Şehri beyaz bir örtü gibi örten kar sıcak evinin penceresinden bakan bir şaire bu mısraları ilham etti. ?Güzel oldu' dedi şair kendi kendine, ?Gerçekten güzel oldu.'. Bir müddet daha baktı pencereden. İçi kaynadıkça kaynıyor fakat bu kadar kaynama yeni bir mısra daha çıkaramıyordu. Aklına garip garip mısralar gelince artık uyuması gerektiğini anladı ve yatak odasına doğru hareketlendi.
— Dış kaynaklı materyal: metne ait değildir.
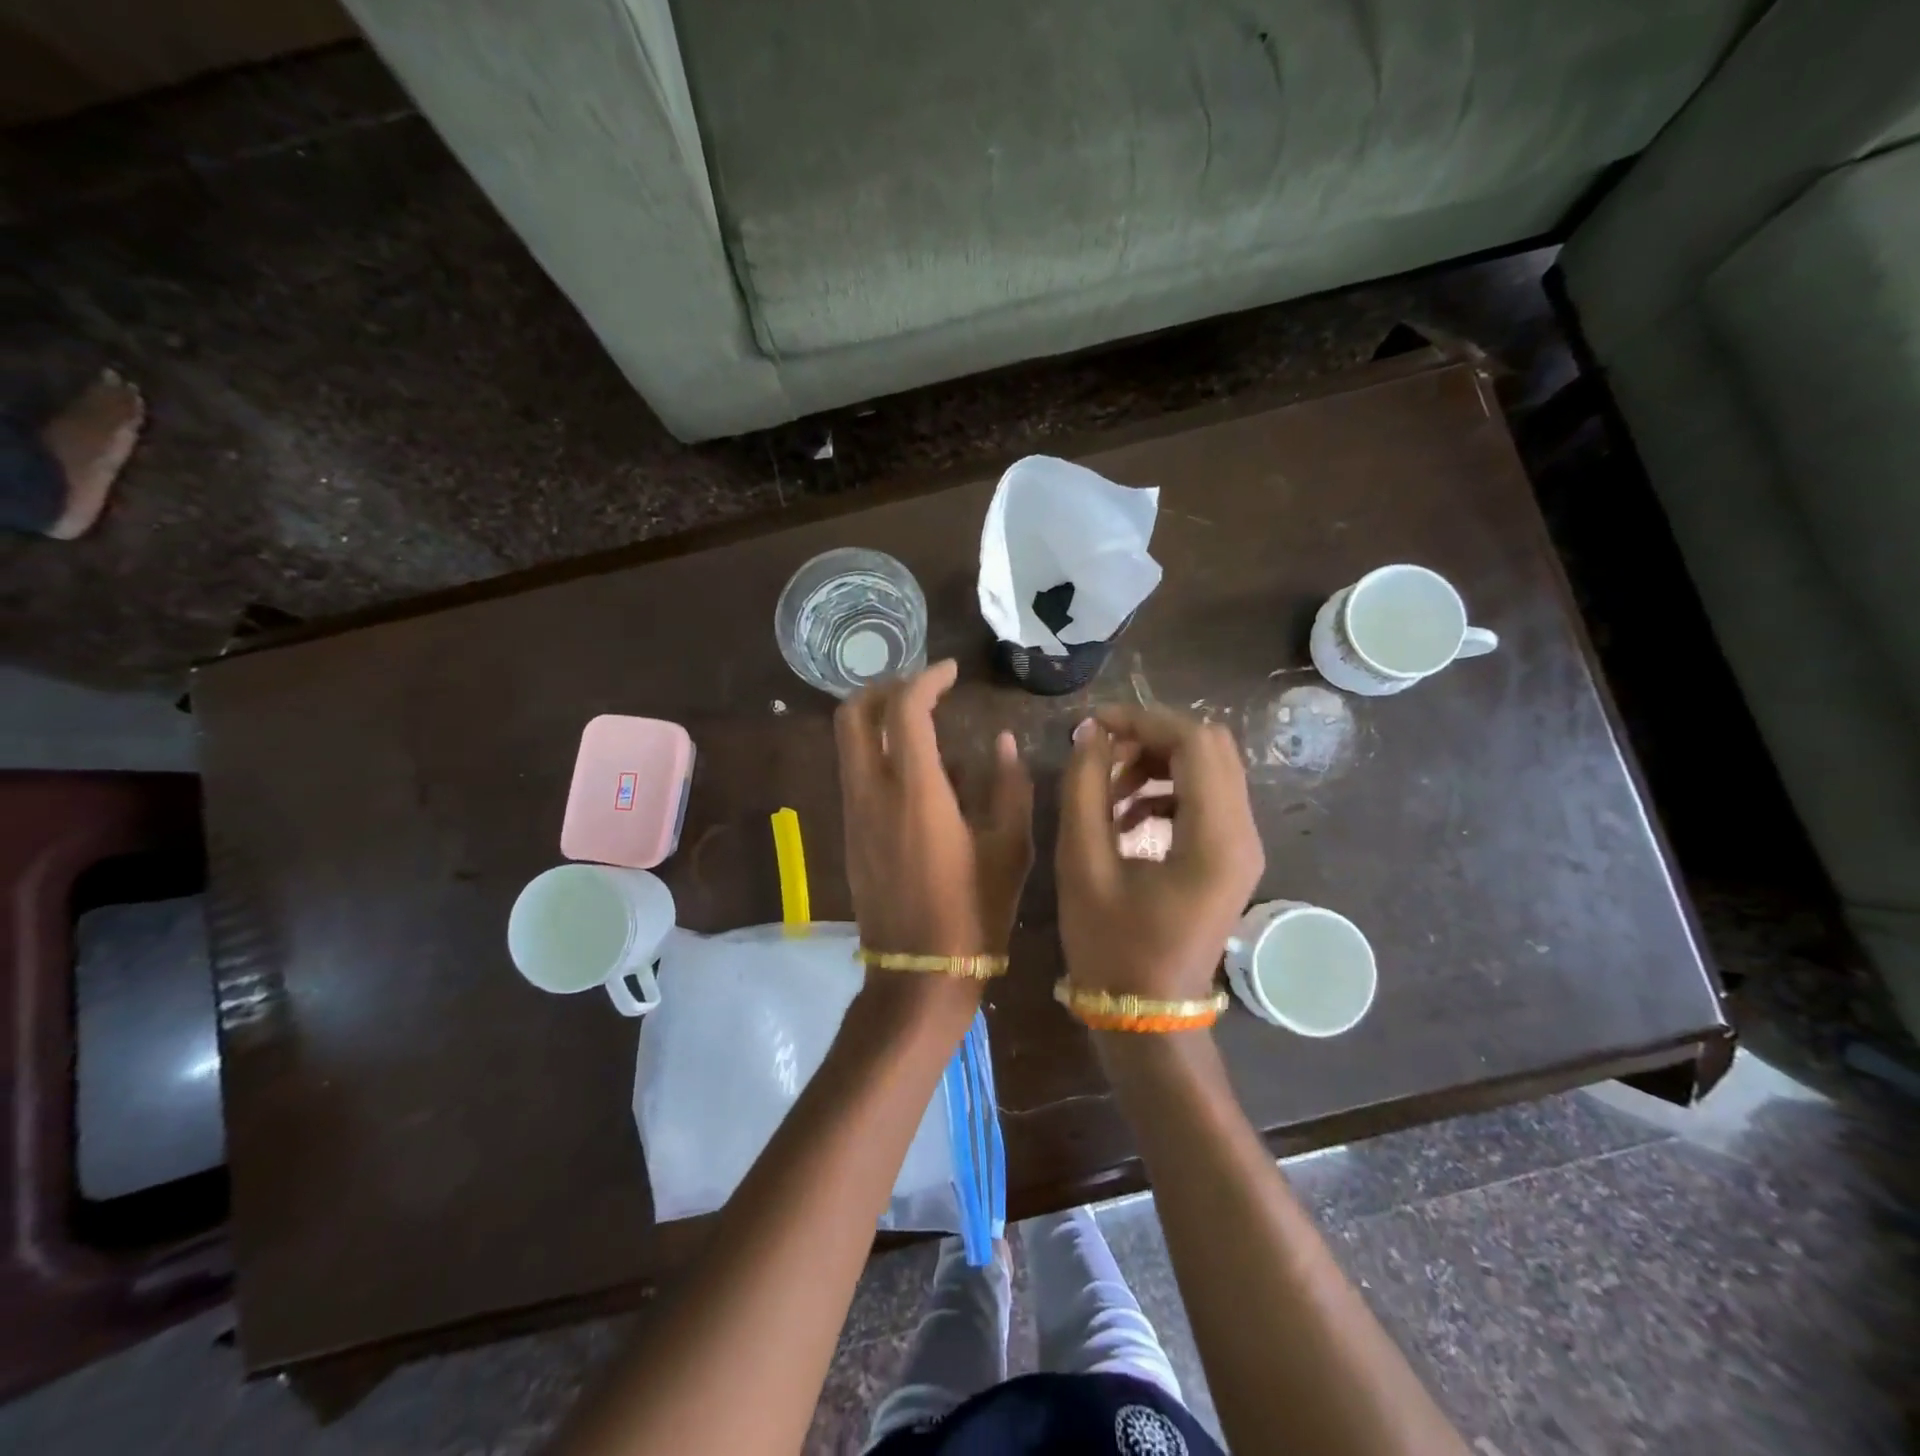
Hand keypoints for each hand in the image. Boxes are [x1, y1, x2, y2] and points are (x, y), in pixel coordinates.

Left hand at [835, 660, 1034, 966]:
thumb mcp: (1010, 848)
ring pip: (848, 743)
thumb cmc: (975, 912)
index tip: (951, 672)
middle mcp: (872, 793)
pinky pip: (854, 773)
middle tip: (923, 689)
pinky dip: (876, 752)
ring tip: (922, 723)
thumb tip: (1002, 742)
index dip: (926, 680)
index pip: (905, 710)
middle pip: (853, 715)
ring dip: (877, 719)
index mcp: (915, 791)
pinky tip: (916, 771)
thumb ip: (1008, 786)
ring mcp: (854, 814)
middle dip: (883, 688)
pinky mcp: (850, 835)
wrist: (920, 974)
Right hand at [1056, 705, 1264, 1002]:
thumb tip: (1090, 733)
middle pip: (1210, 747)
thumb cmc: (1111, 947)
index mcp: (1214, 838)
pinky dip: (1165, 790)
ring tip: (1107, 788)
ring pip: (1209, 769)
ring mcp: (1243, 847)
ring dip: (1156, 763)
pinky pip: (1205, 798)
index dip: (1142, 720)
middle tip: (1100, 753)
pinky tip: (1125, 817)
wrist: (1147, 1015)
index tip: (1093, 725)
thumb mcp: (1082, 864)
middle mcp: (1243, 834)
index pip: (1194, 742)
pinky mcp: (1231, 857)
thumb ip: (1085, 789)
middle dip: (1151, 737)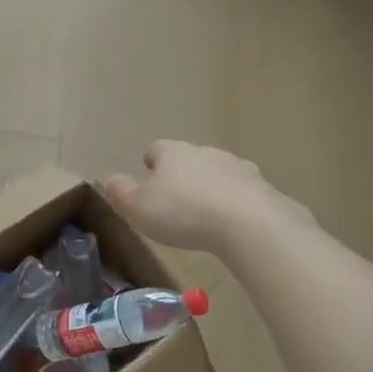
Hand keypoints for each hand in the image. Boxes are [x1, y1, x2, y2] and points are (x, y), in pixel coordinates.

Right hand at [106, 140, 310, 254]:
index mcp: (173, 153)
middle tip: (175, 197)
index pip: (157, 149)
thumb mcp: (139, 208)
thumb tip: (111, 179)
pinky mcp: (261, 187)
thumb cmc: (183, 213)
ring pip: (217, 172)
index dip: (151, 161)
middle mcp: (205, 152)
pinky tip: (232, 222)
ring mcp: (237, 167)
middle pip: (189, 158)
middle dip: (182, 174)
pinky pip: (242, 191)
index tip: (148, 173)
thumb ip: (122, 193)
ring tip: (204, 211)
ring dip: (210, 186)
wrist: (248, 223)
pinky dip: (234, 201)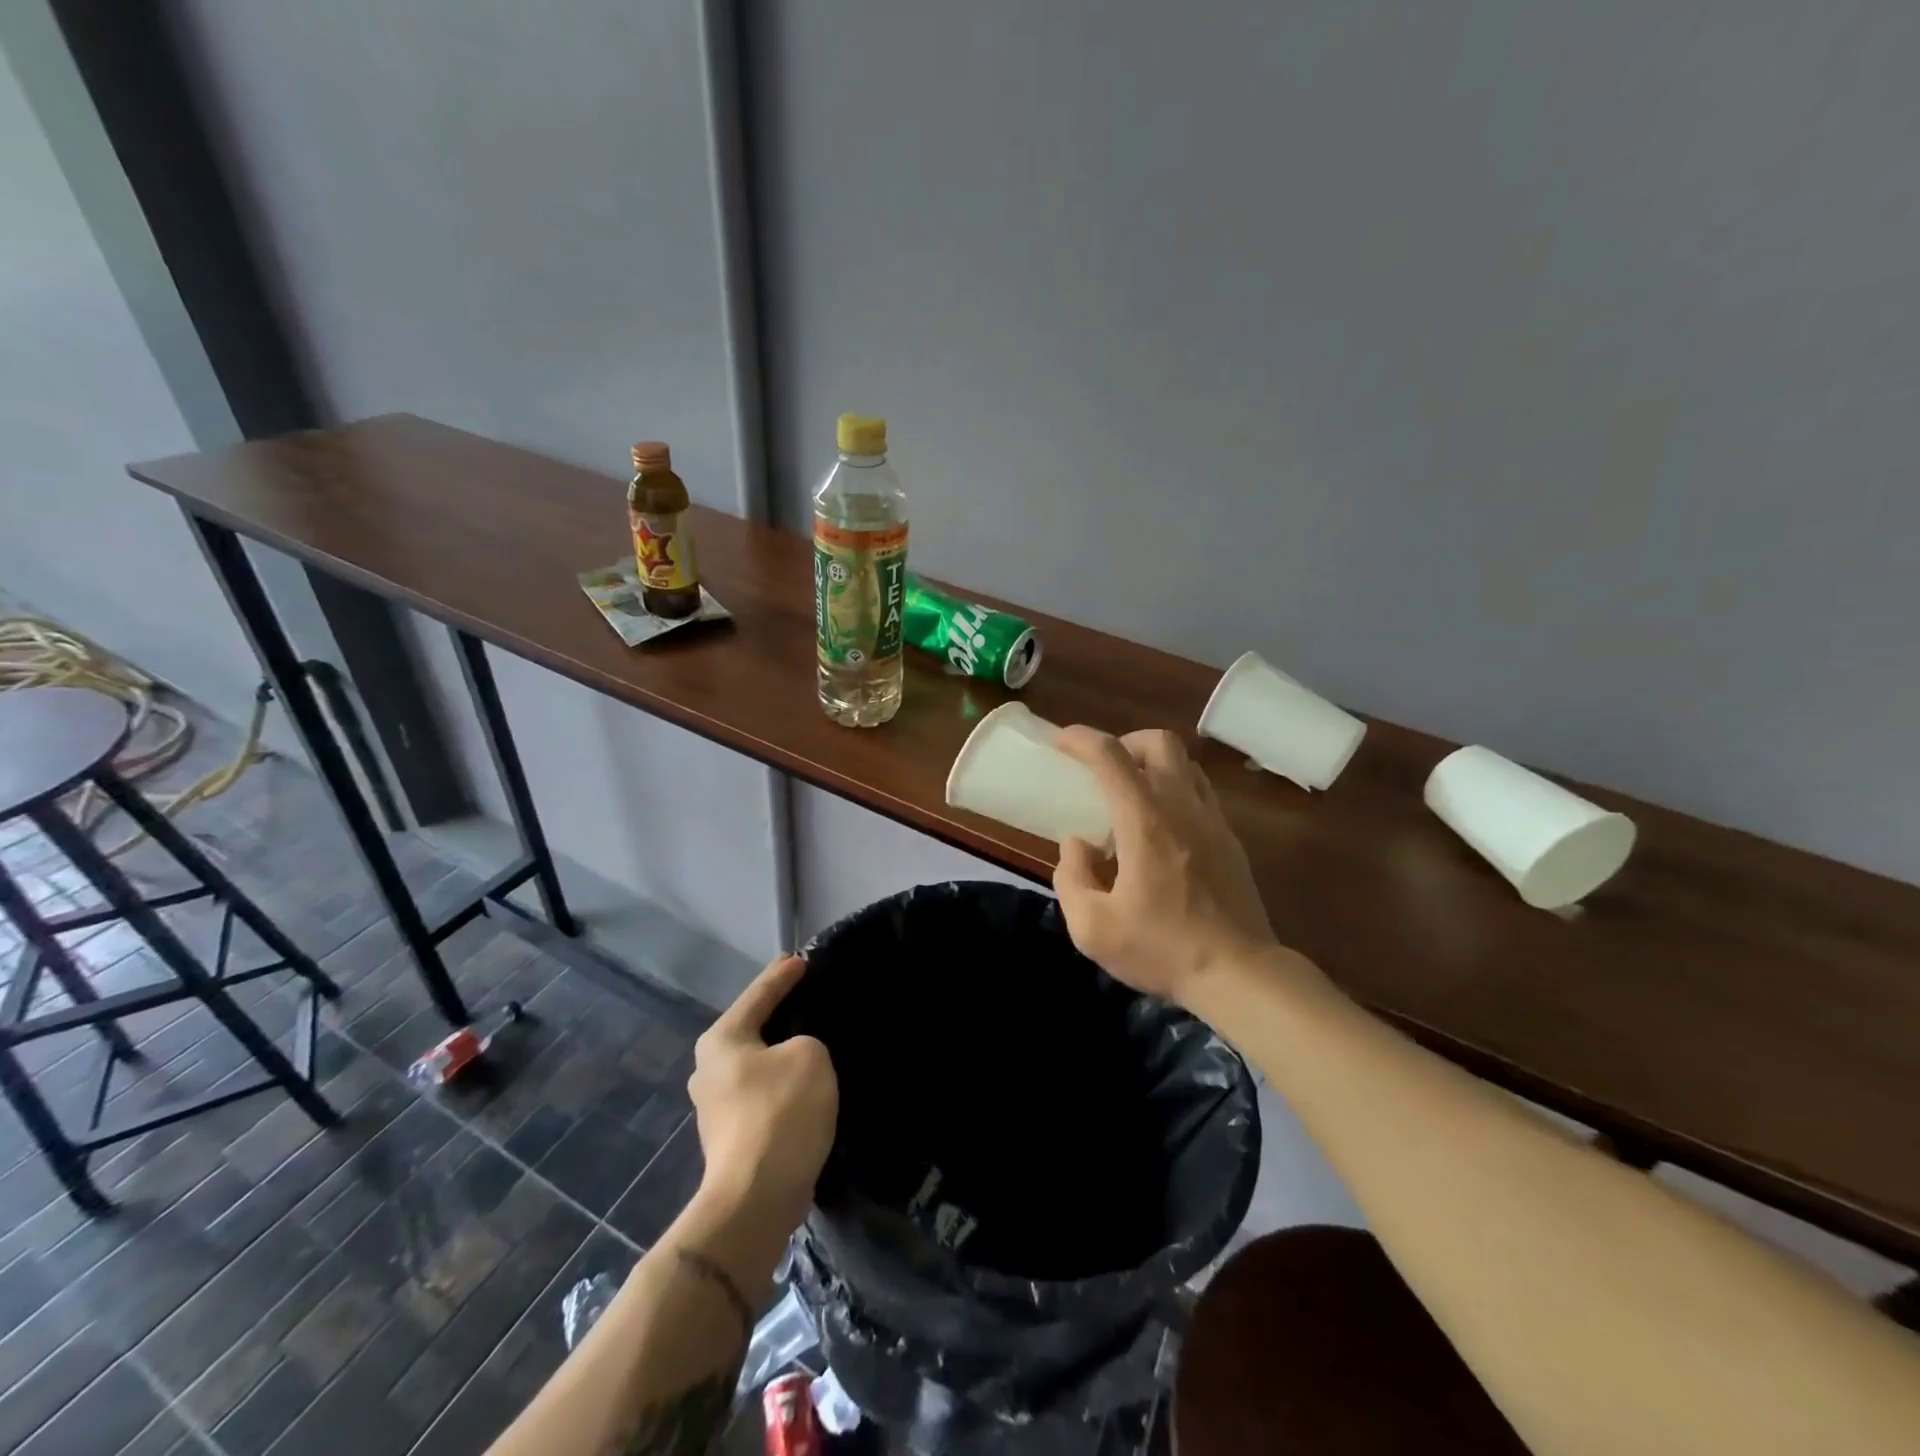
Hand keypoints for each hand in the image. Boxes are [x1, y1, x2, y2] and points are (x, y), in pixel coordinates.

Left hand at [688, 956, 837, 1233]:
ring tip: (813, 1045)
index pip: (758, 993)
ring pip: (757, 1064)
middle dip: (779, 1014)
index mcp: (722, 1039)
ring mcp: (715, 1106)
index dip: (783, 975)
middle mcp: (709, 1068)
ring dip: (781, 1055)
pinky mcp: (730, 1136)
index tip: (802, 960)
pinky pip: (761, 1093)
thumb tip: (793, 1057)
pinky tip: (804, 1087)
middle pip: (752, 1028)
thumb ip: (805, 1041)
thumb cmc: (780, 1113)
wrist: (756, 1199)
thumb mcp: (809, 1056)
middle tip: (809, 999)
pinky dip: (782, 1085)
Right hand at [1053, 727, 1276, 1004]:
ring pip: (1185, 764)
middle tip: (1103, 770)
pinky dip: (1174, 790)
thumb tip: (1077, 844)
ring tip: (1131, 796)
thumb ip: (1072, 877)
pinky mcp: (1231, 840)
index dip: (1081, 739)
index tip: (1061, 741)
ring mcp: (1213, 821)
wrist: (1240, 975)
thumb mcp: (1093, 928)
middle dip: (1125, 742)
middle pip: (1159, 743)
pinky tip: (1161, 828)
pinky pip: (1200, 792)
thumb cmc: (1162, 949)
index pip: (1110, 757)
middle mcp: (1182, 807)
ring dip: (1153, 764)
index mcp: (1145, 822)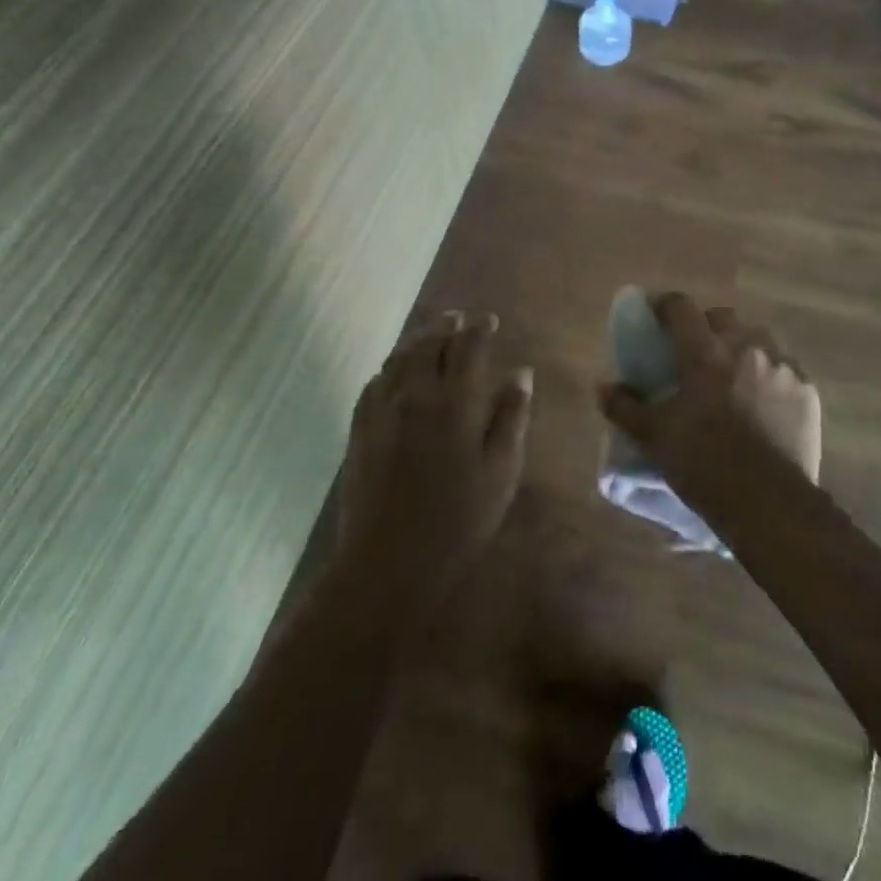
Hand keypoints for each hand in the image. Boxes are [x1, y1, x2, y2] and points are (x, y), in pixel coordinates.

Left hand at [338, 312, 532, 602]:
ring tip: (430, 334)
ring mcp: (382, 411)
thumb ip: (511, 418)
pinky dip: (390, 367)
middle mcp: (415, 394)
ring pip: (398, 358)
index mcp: (454, 402)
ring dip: (416, 340)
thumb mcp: (500, 472)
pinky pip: (374, 383)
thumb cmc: (458, 521)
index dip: (479, 328)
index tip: (489, 320)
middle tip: (458, 318)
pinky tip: (395, 373)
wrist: (389, 563)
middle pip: (428, 344)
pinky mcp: (360, 430)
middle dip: (445, 326)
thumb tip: (521, 374)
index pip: (467, 347)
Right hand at [601, 294, 821, 501]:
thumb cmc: (704, 464)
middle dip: (705, 327)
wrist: (770, 503)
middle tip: (694, 352)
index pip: (681, 307)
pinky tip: (762, 399)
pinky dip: (768, 373)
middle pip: (722, 317)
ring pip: (756, 338)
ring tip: (731, 374)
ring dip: (740, 346)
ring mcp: (781, 365)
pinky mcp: (806, 389)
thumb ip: (625, 406)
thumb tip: (602, 386)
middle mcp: (745, 346)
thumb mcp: (655, 436)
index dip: (664, 305)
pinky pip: (783, 366)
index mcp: (704, 352)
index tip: (655, 314)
Şaire ilham kaynağı olan kar o sırada sokakta hızlı adımlarla yürüyen orta yaşlı bir adamın yüreğine derin bir korku salmaktaydı. Şiddeti artan rüzgarla birlikte kar adamın eski elbisesindeki boşluklardan tenine yol buldu. Acilen geceyi geçirecek bir yer bulmalıydı. Biraz ileride bir telefon kulübesi gördü. Koşar adımlarla kulübeye doğru gitti. Bir kez ayağı kayıp düşse de bunu pek önemsemedi.

Kulübenin içine girince elindeki ıslanmış olan kartonu dışarıya göre kuru olan zemine yaydı ve üzerine oturdu. Paltosunun içine ne kadar büzülürse büzülsün hep bir tarafları açık kalıyordu. Üşüyordu, hem de çok üşüyordu. El ve ayak parmakları donmaya başladı. Biraz ısıtmaya çalışsa da nafileydi. Tecrübelerine dayanarak bir müddet sonra parmaklarını hissetmeyeceğini biliyordu. Üşüyor olsa da göz kapakları ağırlaştı, ağırlaştı. Uyumamalıydı, açmaya çalıştı gözlerini, bir müddet dayandı ama sonunda göz kapakları kazandı...

?Baba, baba!' diyerek kendisine doğru koşan oğlunu gördü. ?Oğlum, Ahmet'im.' deyip sarıldı oğluna gürül gürül yanan sobanın yanında. Bacakları ve elleri ağrıyordu. Oğlu uzaklaştı yanından. Arkasından bağırdı ?Oğlum sobalı odadan niye çıkıyorsun ki! Gel buraya.' Bir müddet sonra oğlu geldi yanına ve onu sağ omzundan dürterek ?Yemek geldi, yemeyecek misin?' dedi. ?Oğlum niye dürtüyorsun ki? Tamam geliyorum.' Fakat oğlu onu duymuyordu. Tekrar dürttü ve ?Yemek geldi, yemeyecek misin?' diye sordu.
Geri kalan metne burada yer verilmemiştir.